Ica, 70km southeast of Pisco, is Peru´s chief wine centre. About 5km from Ica, round a palm fringed lake and amid amazing sand dunes is the oasis and summer resort of Huacachina. It’s green sulphur waters are said to be curative and thousands of visitors come to swim here.

By midday of the same day we arrived in Ica from Nazca, and hopped in a taxi to nearby Huacachina. After checking out the usual few hostels we settled on one set in the corner of the resort, backing onto one of the massive sand dunes. One of the main tourist attractions in Huacachina is to take a ride in a dune buggy and go sandboarding. To clinch the deal for the room, our hostel owner offered us a third off the room bill if we were to book the buggy/boarding package with them. We agreed and booked the tour for the following afternoon.


After a lazy afternoon around the pool, a real pleasure after two months in the Andes, we took a wander around the "resort", which was very much a resort and aimed directly at gringos and wealthy Peruvians. Prices were somewhat of a shock after real Peru, but we decided to go with it in a bid to have some fun as, well, tourists I guess! Having said this, the resort still featured the obligatory "Chifa", a Peruvian version of a cheap and cheerful Chinese restaurant. So of course we headed straight for it – Ady’s stomach is currently a much diminished version of it's former self and this was a good excuse to fill his boots!

In the morning we took a taxi into Ica, in search of a combi to take us to the wine region. It was almost lunchtime before we figured out how to get there, so we lunched on "almuerzo" and jumped into a collectivo to El Catador, one of the wine bodegas you can visit. We were introduced to a guide who immediately presented us with the biggest avocado ever, grown in one of the nearby allotments by one of the workers. He took us around the small estate and explained how they produced Pisco, their specialty drink, a little like grappa that is produced alongside wine. The highlight of course was the tastings; we were offered five different varieties of pisco, and one sweet desert wine. The undoctored pisco that goes into making a Pisco Sour cocktail is pretty revolting by itself, but we did buy a bottle of the wine and a bottle of pisco crema, a blend of pisco, cream and figs, giving rise to a tasty chocolatey flavor.

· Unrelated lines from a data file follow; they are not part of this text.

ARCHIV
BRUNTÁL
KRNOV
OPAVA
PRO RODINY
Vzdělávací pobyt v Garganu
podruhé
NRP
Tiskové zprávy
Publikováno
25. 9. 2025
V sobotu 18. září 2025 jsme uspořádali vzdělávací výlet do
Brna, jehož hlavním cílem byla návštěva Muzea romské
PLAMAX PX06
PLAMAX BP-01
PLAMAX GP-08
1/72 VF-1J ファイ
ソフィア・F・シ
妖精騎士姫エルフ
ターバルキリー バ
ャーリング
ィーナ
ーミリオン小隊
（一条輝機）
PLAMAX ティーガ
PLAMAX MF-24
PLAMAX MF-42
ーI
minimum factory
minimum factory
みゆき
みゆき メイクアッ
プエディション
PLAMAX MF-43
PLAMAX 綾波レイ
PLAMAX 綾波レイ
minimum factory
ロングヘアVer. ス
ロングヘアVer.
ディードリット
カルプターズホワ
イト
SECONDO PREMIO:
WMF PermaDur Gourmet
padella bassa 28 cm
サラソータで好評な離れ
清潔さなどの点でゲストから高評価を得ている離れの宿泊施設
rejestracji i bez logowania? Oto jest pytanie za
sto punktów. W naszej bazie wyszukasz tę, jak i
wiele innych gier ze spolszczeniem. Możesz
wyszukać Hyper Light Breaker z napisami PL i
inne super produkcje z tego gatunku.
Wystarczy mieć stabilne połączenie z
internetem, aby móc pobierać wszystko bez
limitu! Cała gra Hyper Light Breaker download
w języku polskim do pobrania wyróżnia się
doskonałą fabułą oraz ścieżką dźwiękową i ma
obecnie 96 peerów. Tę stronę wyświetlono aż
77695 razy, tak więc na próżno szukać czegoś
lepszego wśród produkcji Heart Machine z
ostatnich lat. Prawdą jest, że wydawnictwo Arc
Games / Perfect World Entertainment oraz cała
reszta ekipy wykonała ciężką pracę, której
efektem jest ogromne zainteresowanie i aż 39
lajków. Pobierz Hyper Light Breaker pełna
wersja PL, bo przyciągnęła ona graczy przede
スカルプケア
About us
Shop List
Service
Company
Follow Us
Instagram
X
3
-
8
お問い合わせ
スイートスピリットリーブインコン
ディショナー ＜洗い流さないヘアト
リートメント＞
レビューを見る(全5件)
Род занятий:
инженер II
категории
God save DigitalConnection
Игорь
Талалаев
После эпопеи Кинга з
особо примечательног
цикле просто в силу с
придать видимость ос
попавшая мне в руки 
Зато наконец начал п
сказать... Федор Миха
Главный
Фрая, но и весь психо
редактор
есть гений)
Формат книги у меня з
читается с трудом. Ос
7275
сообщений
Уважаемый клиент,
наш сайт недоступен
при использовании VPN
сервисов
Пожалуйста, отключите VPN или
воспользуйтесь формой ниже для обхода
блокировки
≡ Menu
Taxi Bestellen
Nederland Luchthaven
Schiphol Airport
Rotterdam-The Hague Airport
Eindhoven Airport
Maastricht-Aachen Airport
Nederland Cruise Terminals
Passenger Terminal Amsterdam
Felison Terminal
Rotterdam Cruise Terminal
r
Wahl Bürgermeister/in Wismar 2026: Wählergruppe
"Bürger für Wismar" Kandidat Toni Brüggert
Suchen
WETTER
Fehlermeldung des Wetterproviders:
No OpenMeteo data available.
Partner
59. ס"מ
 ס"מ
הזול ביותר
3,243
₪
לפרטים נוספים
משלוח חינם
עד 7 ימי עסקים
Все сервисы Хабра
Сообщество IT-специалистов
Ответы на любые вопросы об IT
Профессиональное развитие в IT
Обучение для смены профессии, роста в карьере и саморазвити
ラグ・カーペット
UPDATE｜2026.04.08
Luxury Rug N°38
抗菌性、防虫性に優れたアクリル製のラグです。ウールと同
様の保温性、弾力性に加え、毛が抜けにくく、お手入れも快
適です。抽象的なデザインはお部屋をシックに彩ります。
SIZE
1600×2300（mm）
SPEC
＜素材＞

At 4pm we headed back to the hostel to await our white-knuckle, rollercoaster ride through the sand dunes. We boarded a 15 seater dune buggy, arranged through our hostel the day before. Not quite what we’d had in mind though - most of the buggies owned by other hostels were much smaller and designed for fewer people and as a result probably much faster. Better still, we really wanted to hire our own buggy and make havoc on the dunes ourselves, but maybe the authorities had restricted this as none were to be found. Anyway, as two individuals with a higher than average adrenaline threshold we were fairly unimpressed by the whole ride, and behaved like two very underwhelmed English people throughout, a stark contrast to the squeals of the girls behind. At this point I feel the need to add that anyone who has experienced riding on a motorbike, off-road with Ady, or in a 4x4 with Sam’s Uncle Andy would also be unimpressed!

Sandboarding was included as part of the tour. Not much fun for one poor soul with a post-Machu Picchu swollen ankle (still), until the guide showed how you can wax the board and go down on your belly, head first! Much more like it. Some of these dunes are colossal, several hundred feet and really quite steep. Still, Ady wished he was boarding on snow rather than sand and vowed for us to book that week skiing in NZ in August.

We spent our second and final evening in the tourist trap that was Huacachina enjoying our most expensive meal of the last three months. Still, the food was amazing. Tomorrow it’s back to reality and onwards to the coastal town of Paracas.